Until a car full of “thugs” drove up and opened fire as he sat at a cafe with five friends in Homs on October 15, 2011.
“I was the only one who survived. Everybody else was killed,” Ismil Alrife, 38, told AFP.
Watching his friends die on the street was just the beginning, as fear came to shadow their days.
Now that Alrife was injured — the bullets severed the main nerve in his right leg and he needs a cane to walk — they were afraid he would become a target for the regime, indiscriminate in rounding up potential “trouble-makers.”
Trying to leave was also dangerous. So they stayed, even as the war intensified, making it impossible for their three children to go to school and difficult to even buy groceries.


 


 



Syrian refugee Ameer Alrife stands in front of his parents and community leaders during a press conference


 


Then a missile struck their apartment building. As the walls crumbled around them, they flung their children under the bed and prayed.
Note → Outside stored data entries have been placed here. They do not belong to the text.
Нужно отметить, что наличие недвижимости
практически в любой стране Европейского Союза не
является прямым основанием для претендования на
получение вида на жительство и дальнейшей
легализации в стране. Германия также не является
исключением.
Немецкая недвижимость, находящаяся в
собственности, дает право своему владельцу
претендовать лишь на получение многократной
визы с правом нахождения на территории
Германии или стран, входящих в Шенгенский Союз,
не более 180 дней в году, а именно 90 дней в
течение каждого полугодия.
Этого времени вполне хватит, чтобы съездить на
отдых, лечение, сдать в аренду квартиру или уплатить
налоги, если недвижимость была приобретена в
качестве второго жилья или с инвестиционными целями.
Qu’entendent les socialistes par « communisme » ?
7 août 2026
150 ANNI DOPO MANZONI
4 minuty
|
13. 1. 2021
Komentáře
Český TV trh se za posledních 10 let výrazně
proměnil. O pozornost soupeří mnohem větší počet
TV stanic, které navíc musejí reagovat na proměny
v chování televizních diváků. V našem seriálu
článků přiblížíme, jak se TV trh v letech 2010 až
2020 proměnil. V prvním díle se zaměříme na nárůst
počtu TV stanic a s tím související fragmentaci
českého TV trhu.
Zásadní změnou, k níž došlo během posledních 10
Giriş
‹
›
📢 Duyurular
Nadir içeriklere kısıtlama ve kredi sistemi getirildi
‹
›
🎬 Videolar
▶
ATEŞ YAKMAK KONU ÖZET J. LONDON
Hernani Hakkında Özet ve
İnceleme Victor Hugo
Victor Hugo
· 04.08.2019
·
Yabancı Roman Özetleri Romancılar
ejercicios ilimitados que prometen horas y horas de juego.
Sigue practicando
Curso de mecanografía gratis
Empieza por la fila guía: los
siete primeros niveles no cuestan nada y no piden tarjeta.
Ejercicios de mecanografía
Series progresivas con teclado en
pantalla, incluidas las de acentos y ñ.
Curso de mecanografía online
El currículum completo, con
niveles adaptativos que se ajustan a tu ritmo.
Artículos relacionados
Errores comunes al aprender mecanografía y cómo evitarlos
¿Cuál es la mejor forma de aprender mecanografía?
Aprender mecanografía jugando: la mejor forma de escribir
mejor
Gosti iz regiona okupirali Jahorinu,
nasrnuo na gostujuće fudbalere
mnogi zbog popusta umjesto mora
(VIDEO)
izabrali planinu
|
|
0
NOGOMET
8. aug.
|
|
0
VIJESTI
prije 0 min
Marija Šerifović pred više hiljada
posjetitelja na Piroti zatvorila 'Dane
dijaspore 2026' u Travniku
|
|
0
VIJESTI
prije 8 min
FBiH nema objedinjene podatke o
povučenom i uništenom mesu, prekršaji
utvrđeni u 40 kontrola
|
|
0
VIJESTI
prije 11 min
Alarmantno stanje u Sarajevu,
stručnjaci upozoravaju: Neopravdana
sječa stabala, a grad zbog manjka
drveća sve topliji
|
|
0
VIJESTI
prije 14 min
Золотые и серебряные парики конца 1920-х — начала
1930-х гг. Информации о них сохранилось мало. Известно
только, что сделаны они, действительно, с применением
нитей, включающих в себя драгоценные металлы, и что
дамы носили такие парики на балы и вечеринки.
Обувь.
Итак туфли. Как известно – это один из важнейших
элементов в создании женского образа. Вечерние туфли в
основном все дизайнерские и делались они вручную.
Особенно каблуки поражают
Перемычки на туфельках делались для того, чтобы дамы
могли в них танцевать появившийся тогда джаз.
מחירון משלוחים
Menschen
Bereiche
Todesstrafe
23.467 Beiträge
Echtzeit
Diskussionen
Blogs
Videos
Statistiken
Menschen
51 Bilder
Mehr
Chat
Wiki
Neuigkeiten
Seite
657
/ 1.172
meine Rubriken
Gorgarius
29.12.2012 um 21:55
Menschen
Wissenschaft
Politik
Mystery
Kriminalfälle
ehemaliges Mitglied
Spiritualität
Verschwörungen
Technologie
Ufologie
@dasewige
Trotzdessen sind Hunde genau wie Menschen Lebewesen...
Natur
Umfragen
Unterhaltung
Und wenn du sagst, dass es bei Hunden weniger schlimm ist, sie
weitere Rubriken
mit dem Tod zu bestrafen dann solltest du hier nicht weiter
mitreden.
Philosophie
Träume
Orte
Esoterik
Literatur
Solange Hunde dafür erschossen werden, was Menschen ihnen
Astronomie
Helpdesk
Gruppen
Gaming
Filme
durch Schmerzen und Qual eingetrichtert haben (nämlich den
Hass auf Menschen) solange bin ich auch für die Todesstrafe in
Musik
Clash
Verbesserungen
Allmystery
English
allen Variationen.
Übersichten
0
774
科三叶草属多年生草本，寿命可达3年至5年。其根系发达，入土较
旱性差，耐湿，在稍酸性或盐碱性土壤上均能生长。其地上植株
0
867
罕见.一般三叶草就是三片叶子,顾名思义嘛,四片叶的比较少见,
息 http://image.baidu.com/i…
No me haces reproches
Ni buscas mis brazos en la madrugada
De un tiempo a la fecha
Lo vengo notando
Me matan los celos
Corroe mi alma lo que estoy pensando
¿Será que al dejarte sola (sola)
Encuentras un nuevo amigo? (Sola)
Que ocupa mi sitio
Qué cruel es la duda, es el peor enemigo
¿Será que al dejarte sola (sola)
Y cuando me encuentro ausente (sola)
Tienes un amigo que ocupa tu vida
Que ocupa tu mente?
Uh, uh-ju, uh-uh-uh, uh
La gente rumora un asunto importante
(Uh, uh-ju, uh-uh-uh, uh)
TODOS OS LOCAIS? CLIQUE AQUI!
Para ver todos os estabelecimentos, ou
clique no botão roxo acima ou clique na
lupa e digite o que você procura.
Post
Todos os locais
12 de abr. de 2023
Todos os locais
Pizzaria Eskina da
They escaped with their lives, and little else.


 


– Moonlight escape –


 


The family of five joined a steady stream of refugees weaving their way through the war-torn country, reaching the border with Jordan in July 2012.
They waited for darkness to fall and walked 40 kilometers (25 miles) though the mountains in hopes of avoiding Syrian patrols.
After more than two years in Jordan, they were given clearance to immigrate to the United States, arriving in Chicago during one of its coldest winters ever.
The children — now aged 11, 9, 6 and 20 months — have had an easier time adjusting to the new language and culture.


 


 



The United States has admitted fewer than 2,180 Syrian refugees out of the nearly 4.3 million


 


They are learning English at school and, like generations of immigrants before them, sometimes act as interpreters for their parents.
“We feel very happy to be here and be safe, but at the same time it’s not easy for anyone to leave home,” Mshymish said.
The United States has admitted fewer than 2,180 Syrian refugees out of the nearly 4.3 million who have registered with the United Nations since the conflict began in 2011.
President Barack Obama pledged to resettle 10,000 more in the next year, but Syrian refugees have become a political football in the wake of the November 13 attacks which killed 130 in Paris.